##### SELECTION #####

In 1992, Jack Vettriano’s painting The Singing Butler was rejected by the Royal Academy Summer Exhibition. Anyone who has seen some of the dross picked for display in the RA’s annual open submission collision of amateur artists and big stars in recent decades will be thinking: “Ouch, must’ve been a real dud.” But The Singing Butler not only wasn’t a dud, it went on to become one of the most ubiquitous and – whisper it – iconic British paintings since the second world war.
And that tells you a lot about the Scottish artist, who has died at the age of 73. The art establishment has always despised him, but the rest of the world – if you can accept some awkward, problematic conception of “ordinary people” – absolutely lapped up his art. He wasn’t a household name like Tracey Emin or David Hockney. He wasn’t lauded by the art world. He sure wasn’t celebrated by critics. Vettriano was something else, something almost sinful – he was popular.

##### ENTRIES SHOWN #####

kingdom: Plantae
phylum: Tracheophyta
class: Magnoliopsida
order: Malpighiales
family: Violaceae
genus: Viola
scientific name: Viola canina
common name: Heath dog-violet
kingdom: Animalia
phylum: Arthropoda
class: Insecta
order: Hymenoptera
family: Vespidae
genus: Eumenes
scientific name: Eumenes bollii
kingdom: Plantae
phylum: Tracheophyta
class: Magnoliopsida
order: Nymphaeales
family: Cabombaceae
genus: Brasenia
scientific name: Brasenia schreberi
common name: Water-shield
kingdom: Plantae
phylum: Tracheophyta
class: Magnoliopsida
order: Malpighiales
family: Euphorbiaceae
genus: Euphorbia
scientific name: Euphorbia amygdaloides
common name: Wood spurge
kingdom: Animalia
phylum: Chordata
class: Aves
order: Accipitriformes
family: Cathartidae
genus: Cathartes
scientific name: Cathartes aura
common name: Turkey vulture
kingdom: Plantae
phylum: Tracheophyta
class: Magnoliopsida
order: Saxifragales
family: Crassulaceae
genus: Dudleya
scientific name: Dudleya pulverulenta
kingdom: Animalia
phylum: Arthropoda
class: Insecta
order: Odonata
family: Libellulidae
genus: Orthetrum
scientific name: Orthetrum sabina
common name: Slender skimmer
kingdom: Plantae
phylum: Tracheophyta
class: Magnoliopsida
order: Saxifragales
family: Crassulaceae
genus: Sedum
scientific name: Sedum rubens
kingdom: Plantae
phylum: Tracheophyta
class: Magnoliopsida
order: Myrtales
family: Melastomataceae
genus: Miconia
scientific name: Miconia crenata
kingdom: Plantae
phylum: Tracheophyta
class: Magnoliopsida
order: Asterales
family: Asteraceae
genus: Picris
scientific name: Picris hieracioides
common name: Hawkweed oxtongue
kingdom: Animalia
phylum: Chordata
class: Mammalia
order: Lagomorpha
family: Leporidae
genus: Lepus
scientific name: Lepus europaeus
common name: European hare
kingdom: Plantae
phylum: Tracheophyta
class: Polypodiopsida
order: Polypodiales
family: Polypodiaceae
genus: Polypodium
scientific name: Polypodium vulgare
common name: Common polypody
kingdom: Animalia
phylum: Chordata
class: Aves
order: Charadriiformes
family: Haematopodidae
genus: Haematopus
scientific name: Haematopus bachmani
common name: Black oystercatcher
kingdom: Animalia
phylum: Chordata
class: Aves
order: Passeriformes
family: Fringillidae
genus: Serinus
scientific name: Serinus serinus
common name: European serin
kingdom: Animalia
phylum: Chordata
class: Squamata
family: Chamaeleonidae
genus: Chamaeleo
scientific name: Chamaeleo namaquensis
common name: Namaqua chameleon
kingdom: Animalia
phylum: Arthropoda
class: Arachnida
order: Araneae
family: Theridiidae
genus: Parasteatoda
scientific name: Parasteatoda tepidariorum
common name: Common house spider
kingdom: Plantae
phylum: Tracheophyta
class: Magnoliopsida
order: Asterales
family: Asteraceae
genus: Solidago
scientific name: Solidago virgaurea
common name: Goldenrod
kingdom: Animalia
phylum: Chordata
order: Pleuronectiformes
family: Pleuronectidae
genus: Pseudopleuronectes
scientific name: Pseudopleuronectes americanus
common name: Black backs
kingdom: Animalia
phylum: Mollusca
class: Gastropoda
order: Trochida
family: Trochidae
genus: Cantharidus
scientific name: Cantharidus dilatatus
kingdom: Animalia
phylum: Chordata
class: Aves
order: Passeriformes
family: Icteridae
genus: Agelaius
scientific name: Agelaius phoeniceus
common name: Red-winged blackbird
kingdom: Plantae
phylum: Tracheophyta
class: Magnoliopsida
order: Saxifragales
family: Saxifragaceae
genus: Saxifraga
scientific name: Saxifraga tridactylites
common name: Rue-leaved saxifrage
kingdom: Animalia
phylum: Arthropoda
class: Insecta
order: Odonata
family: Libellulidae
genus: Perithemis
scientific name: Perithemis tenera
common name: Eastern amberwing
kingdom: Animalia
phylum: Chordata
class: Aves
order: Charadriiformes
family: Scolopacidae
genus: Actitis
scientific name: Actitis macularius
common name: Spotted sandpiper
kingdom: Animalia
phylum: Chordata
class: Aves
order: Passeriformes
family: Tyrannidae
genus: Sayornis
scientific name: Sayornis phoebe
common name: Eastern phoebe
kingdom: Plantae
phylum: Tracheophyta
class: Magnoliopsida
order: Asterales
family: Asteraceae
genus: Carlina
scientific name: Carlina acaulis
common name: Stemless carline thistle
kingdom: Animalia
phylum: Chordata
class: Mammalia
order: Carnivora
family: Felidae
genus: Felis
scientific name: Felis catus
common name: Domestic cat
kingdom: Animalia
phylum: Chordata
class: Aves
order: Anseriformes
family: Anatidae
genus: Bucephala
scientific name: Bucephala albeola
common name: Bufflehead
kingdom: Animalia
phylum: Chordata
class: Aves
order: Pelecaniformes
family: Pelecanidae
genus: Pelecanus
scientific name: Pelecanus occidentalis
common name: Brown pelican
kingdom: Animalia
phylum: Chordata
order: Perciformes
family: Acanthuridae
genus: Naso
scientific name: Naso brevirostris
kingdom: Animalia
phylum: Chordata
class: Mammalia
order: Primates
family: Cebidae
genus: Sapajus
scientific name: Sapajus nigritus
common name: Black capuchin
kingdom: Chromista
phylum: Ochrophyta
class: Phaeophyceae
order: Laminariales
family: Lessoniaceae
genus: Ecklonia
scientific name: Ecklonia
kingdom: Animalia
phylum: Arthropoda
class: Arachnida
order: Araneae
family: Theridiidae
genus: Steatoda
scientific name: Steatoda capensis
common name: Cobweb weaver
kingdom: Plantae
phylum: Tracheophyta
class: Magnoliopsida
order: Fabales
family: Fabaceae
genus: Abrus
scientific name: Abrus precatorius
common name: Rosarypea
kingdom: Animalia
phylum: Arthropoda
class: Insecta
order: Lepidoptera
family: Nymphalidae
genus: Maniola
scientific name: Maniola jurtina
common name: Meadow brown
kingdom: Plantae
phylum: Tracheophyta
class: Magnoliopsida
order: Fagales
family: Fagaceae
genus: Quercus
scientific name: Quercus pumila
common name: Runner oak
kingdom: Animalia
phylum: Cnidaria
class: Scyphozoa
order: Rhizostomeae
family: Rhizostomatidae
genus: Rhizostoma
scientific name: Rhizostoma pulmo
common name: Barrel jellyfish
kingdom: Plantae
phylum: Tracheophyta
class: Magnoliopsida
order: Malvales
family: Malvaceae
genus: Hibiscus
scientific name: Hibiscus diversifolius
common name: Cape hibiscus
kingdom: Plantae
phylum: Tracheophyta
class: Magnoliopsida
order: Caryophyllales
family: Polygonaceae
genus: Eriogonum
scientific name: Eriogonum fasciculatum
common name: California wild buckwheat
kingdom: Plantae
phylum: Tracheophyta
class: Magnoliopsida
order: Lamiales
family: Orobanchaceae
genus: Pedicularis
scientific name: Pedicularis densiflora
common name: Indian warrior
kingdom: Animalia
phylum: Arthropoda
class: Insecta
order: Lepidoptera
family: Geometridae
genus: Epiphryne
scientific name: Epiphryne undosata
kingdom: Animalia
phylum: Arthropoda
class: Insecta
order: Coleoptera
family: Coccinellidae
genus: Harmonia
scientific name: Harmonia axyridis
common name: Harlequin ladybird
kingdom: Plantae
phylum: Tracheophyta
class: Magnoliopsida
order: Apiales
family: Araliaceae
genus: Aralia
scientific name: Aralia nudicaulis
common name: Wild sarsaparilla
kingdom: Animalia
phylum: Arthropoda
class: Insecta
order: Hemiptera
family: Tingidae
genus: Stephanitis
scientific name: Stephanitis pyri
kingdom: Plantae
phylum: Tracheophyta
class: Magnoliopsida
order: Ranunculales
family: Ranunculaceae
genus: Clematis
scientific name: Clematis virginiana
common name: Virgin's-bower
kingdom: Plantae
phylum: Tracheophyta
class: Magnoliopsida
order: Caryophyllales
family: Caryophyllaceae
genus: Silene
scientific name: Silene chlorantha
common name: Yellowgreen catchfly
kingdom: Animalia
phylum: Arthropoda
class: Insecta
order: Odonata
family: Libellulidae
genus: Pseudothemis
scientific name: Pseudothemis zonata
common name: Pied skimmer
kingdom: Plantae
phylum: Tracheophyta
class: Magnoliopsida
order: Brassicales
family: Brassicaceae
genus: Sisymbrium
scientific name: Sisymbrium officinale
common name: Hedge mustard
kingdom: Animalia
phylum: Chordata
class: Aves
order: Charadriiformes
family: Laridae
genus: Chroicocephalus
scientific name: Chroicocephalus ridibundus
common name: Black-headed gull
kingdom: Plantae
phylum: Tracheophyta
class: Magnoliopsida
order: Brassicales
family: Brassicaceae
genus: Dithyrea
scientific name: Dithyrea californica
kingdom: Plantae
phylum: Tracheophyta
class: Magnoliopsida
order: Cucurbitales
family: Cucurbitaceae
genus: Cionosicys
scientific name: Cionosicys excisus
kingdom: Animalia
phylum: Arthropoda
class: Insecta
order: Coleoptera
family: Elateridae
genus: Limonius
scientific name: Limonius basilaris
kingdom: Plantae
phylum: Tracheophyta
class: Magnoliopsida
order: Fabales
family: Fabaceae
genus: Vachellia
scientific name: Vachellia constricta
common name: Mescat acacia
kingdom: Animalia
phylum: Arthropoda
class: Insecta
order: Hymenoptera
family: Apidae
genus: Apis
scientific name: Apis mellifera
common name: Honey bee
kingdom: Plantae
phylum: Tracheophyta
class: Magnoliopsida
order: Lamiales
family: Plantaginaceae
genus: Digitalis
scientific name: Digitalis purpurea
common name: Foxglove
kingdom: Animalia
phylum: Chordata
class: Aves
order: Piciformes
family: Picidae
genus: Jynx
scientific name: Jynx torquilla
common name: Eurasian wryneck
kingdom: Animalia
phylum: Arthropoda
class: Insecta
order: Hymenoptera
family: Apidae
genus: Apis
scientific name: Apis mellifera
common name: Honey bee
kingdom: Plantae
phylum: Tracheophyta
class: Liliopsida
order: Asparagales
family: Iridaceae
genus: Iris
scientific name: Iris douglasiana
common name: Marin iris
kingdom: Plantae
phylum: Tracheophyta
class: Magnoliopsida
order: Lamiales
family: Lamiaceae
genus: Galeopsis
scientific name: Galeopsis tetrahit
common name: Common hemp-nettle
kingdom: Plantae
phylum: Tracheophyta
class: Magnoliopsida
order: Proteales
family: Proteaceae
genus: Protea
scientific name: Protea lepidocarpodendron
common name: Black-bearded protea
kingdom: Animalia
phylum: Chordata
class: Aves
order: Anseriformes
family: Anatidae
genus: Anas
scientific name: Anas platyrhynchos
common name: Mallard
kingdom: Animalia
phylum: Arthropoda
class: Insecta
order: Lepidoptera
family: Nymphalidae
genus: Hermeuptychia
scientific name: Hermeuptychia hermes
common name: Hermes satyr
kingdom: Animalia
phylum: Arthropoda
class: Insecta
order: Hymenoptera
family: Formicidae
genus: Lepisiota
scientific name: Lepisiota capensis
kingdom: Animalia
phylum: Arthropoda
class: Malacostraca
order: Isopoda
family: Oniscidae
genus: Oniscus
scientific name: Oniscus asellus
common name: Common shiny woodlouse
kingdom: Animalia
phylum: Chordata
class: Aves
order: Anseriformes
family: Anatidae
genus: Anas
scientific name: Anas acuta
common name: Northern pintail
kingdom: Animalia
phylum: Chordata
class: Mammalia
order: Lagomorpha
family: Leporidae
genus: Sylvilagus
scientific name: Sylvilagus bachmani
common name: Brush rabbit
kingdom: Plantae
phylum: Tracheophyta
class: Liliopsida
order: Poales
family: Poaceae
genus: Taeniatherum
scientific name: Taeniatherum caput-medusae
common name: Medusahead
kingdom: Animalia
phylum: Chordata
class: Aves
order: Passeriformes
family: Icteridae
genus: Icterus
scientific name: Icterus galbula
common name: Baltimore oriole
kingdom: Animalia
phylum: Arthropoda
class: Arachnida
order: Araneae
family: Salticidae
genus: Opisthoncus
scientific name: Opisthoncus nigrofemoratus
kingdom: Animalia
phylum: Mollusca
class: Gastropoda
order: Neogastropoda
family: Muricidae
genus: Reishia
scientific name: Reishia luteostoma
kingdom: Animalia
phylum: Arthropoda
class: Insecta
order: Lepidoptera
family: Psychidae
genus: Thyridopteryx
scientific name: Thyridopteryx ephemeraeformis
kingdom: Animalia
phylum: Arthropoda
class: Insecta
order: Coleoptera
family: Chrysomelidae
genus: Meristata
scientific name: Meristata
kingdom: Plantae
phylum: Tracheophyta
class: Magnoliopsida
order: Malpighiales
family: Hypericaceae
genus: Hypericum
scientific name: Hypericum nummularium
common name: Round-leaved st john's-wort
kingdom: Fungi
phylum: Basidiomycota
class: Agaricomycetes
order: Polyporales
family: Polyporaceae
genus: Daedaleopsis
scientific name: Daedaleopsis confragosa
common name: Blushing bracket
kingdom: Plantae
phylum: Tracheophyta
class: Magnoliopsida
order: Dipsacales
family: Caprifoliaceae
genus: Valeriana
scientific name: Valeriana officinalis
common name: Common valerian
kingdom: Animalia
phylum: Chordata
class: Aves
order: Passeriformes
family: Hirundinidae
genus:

#####

COMPLETE THE FOLLOWING.
- a) Reproduce the entries line for line, everything from the first line down to the line containing "order: Nymphaeales", with both of those lines included.
- b) Continue the piece about Jack Vettriano, starting after its last sentence.
The entries and the piece about Jack Vettriano come from unrelated sources.

ANSWERS IN ORDER.
- a)
kingdom: Plantae
phylum: Tracheophyta
class: Magnoliopsida
order: Malpighiales
family: Violaceae
genus: Viola
scientific name: Viola canina
common name: Heath dog-violet
kingdom: Animalia
phylum: Arthropoda
class: Insecta
order: Hymenoptera
family: Vespidae
genus: Eumenes
scientific name: Eumenes bollii
kingdom: Plantae
phylum: Tracheophyta
class: Magnoliopsida
order: Nymphaeales

- b)
His paintings aren’t classy, or clever, or conceptual. They’re lurid, chintzy, fusty, old-fashioned, conservative and often pretty sexist. He painted people dancing on the beach in 1930s outfits. He painted mobsters and tough guys in suits, “broads” in bras and men polishing muscle cars. They’re paintings commissioned by people who own multiple convertibles; rich, greasy men with three buttons too many unbuttoned.
The main issue for snobby art types like me isn’t the work itself. It’s that he lacked a conceptual edge, a sense of irony and any postmodern self-awareness. He didn’t paint sexy midnight trysts between half-clothed women and Brylcreemed men as a comment on gendered power dynamics or as a riff on art historical depictions of the female nude. He painted them because they were sexy. Contemporary art wants more. It wants depth and nuance. It’s not enough to be nostalgic or sexy. But Vettriano’s answer to that is: “Yeah, but it’s so sexy.” And it’s a good argument.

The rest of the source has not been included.